I do not discount the struggles of fatherhood, nor do I wish to diminish the balancing act of male conductors with families. But their stories—and their struggles—are often invisible. I’ve heard countless tales of male conductors having children, then returning to the podium seemingly unshaken. And when women conductors have children, their stories are absent altogether.
But perhaps they shouldn’t be. Perhaps people should know what it means to be a “mom conductor:” to toggle between score study and car seats, board luncheons and daycare lunches, late-night rehearsals and even later-night feedings. Why shouldn’t we embrace that title openly?
The truth is, I have only managed this balancing act because of the unwavering support around me. Kevin has fully embraced my career, giving so much of himself as both father and partner. My parents have been an anchor of stability. And crucially, I now work for an organization that doesn’t just tolerate my motherhood—it embraces it. When I guest conducted for Berkshire Choral International in Berlin last year, I did so with the full support of knowing that my husband and children were part of the package. That kind of acceptance has made all the difference.
I want this to become the norm.
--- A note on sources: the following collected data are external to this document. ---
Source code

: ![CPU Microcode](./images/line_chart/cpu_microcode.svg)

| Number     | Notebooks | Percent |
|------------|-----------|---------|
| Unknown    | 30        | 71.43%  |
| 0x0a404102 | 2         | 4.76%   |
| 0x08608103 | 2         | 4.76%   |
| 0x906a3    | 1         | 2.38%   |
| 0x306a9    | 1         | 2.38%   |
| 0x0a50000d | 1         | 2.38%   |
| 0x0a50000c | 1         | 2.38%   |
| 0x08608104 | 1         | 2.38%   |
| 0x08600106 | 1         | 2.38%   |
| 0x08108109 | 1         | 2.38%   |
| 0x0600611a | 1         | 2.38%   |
For too long, women in classical music have been told—explicitly or implicitly—that they must choose between podium and parenthood. Some may decide not to have children, and I deeply respect and celebrate that choice. But others, like me, want both. We need more visible examples of women balancing motherhood with conducting, so the next generation knows it’s possible—excruciatingly difficult, yes—but possible.
I know I am not the first conductor to raise children while leading from the podium. But for the young woman I once was—searching desperately for role models and finding none—I hope to be one more visible voice. A reminder that it has been done, it can be done, and it deserves to be seen.